**Exercise aim**
Print word for word the rows starting at the line that contains "Tu pourrais être surveillant.e pour la" and ending at the line that contains "e gustosi burger.", with both of those lines included. Leave the pictures out of your answer.

**Study material**
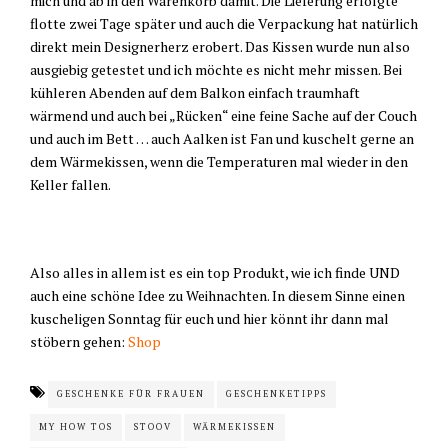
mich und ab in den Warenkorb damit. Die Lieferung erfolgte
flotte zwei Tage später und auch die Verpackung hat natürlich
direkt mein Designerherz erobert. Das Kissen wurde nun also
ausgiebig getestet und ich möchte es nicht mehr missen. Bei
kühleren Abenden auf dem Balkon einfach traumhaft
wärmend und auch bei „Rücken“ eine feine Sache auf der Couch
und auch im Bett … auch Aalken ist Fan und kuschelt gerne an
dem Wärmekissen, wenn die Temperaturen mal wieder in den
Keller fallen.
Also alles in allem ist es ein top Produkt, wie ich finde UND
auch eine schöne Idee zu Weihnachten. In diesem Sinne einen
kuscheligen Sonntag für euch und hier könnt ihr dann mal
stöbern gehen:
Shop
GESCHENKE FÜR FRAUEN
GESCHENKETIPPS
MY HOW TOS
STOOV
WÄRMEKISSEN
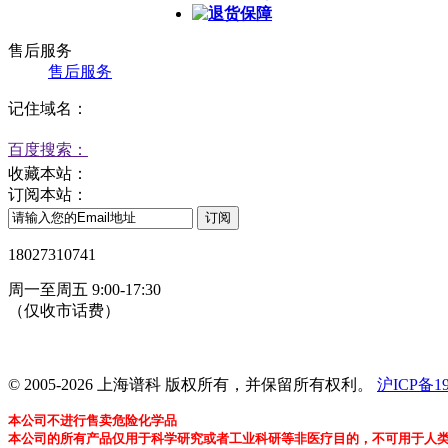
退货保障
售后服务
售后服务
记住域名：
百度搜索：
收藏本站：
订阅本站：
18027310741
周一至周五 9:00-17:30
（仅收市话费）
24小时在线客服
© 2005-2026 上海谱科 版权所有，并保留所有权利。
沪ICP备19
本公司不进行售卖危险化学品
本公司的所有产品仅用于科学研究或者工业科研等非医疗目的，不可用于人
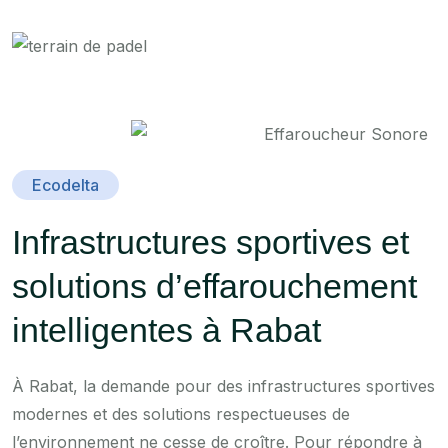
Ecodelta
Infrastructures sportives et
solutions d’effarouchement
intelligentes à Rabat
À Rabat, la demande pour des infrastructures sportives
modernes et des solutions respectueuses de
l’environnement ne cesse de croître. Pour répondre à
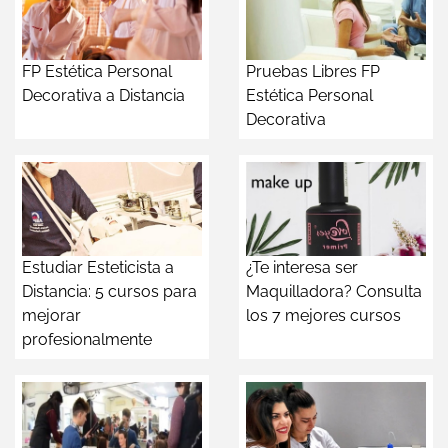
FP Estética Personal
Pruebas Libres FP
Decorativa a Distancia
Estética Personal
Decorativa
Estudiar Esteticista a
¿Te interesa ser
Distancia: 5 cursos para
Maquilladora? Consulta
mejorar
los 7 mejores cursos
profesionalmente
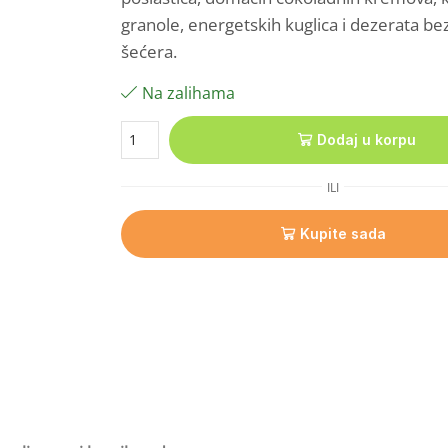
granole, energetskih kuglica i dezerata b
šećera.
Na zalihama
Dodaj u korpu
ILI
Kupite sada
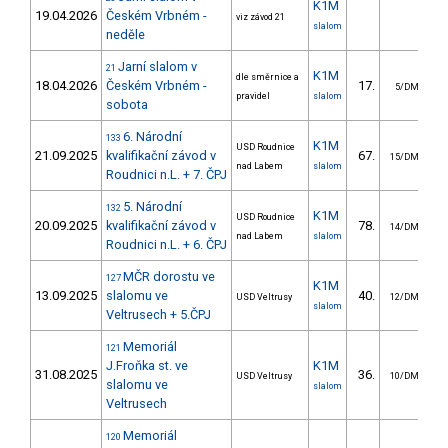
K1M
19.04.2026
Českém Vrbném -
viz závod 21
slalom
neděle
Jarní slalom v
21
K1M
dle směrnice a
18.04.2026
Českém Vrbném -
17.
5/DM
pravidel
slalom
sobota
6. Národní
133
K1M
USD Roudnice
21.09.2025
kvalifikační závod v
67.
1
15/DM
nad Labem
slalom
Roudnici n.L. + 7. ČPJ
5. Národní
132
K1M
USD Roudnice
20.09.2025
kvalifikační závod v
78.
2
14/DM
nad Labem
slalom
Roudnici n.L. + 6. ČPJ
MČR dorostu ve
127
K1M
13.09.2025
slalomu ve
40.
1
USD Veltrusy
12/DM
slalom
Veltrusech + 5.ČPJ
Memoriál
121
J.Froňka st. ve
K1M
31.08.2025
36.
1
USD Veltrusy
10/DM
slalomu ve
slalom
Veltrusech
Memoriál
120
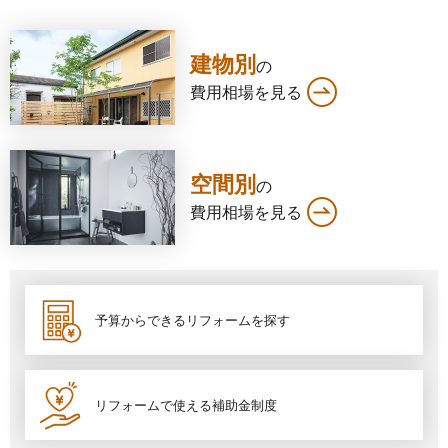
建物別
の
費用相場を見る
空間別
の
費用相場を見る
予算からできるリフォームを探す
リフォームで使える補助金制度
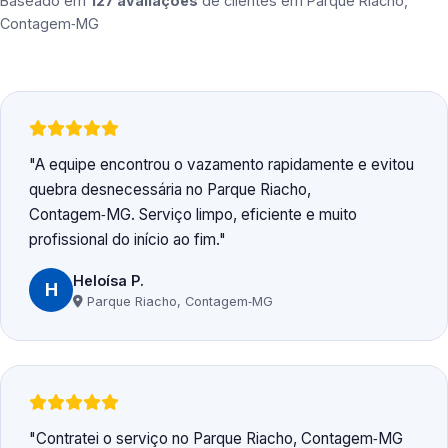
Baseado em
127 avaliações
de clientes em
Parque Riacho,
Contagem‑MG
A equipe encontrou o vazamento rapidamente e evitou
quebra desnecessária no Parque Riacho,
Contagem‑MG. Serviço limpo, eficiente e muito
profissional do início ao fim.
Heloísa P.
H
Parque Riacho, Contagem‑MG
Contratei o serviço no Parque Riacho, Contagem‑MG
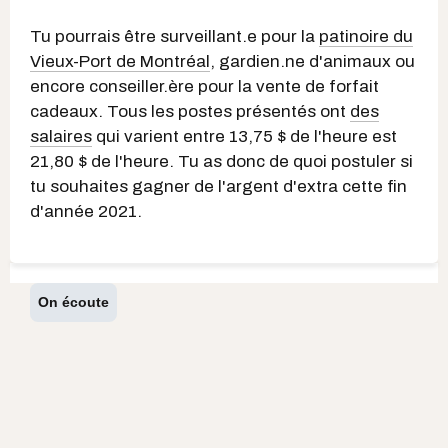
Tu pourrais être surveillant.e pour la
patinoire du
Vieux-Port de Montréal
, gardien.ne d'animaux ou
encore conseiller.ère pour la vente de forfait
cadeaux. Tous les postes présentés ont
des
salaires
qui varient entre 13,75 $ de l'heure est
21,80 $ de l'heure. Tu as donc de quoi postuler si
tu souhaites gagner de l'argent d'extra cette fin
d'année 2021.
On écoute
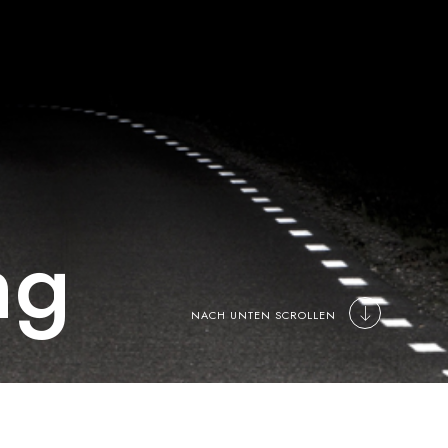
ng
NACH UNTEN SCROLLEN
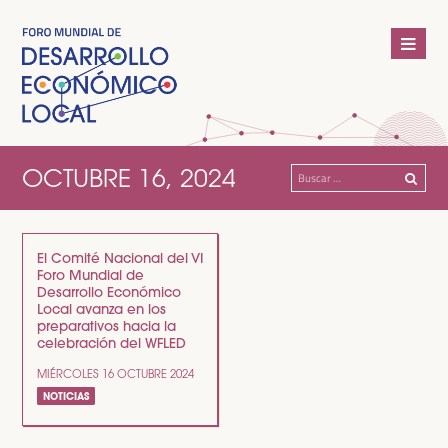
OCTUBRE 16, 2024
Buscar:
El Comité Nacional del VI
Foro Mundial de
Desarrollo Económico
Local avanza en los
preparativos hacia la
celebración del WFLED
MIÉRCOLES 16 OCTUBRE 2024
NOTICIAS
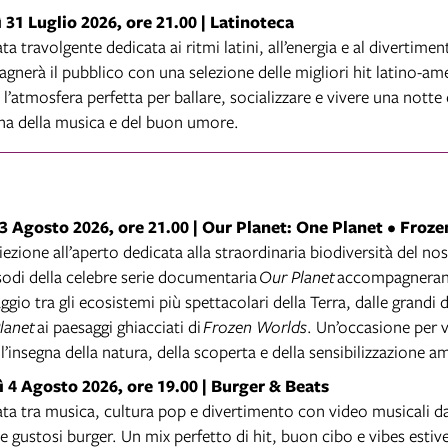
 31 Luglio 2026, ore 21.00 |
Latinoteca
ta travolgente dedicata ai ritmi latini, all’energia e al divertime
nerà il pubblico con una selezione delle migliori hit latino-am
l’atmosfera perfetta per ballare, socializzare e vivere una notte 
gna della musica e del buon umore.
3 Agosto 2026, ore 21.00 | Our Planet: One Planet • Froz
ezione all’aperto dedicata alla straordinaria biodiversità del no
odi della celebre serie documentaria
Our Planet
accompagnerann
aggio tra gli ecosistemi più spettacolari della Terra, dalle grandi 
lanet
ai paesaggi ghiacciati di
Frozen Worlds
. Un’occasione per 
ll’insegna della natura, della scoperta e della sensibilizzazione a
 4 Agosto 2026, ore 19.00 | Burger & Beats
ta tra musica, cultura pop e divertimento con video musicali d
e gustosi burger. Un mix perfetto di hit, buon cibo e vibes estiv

* * *

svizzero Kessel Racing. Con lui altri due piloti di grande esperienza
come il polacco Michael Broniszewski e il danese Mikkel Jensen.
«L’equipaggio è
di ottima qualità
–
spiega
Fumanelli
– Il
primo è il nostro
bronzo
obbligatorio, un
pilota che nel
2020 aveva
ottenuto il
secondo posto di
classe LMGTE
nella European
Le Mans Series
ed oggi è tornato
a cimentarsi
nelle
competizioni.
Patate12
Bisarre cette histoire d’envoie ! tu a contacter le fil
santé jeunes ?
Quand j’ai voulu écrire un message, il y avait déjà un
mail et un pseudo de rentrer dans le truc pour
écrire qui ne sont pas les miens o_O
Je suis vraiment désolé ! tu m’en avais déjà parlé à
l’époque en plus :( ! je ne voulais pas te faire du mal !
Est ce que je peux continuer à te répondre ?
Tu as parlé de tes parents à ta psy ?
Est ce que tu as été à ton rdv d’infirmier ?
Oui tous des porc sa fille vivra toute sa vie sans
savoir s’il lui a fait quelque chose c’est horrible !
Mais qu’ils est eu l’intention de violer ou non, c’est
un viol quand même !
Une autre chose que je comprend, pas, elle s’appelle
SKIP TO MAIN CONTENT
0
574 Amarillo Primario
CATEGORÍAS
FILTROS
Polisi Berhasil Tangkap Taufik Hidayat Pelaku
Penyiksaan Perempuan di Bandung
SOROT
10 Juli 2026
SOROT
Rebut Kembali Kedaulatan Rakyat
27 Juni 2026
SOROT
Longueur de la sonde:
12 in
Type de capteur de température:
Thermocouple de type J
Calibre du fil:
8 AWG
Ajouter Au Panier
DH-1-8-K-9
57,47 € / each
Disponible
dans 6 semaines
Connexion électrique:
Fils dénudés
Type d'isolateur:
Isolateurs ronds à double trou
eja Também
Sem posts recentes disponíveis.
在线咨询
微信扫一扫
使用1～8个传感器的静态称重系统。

**Problem solution**
Tu pourrais être surveillant.e pour la
patinoire du
Vieux-Port de Montréal
, gardien.ne d'animaux ou
encore conseiller.ère pour la vente de forfait
cadeaux. Tous les postes présentés ont
des
salaires
qui varient entre 13,75 $ de l'heure est
21,80 $ de l'heure. Tu as donc de quoi postuler si
tu souhaites gagner de l'argent d'extra cette fin
d'année 2021.
On écoute
ng
NACH UNTEN SCROLLEN
OCTUBRE 16, 2024
Buscar:
El Comité Nacional del VI
Foro Mundial de
Desarrollo Económico
Local avanza en los
preparativos hacia la
celebración del WFLED
MIÉRCOLES 16 OCTUBRE 2024
NOTICIAS
 31 Luglio 2026, ore 21.00 |
Latinoteca
ta travolgente dedicata ai ritmi latini, all’energia e al divertime
nerà il pubblico con una selezione delle migliori hit latino-am
l’atmosfera perfetta per ballare, socializzare e vivere una notte 
gna della musica e del buon umore.
3 Agosto 2026, ore 21.00 | Our Planet: One Planet • Froz
ezione all’aperto dedicata alla straordinaria biodiversità del no
odi della celebre serie documentaria
Our Planet
accompagnerann
aggio tra gli ecosistemi più spettacolari della Terra, dalle grandi 
lanet
ai paesaggi ghiacciati di
Frozen Worlds
. Un’occasione per 
ll’insegna della natura, della scoperta e della sensibilizzazione a
 4 Agosto 2026, ore 19.00 | Burger & Beats
ta tra musica, cultura pop e divertimento con video musicali d
e gustosi burger. Un mix perfetto di hit, buon cibo e vibes estiv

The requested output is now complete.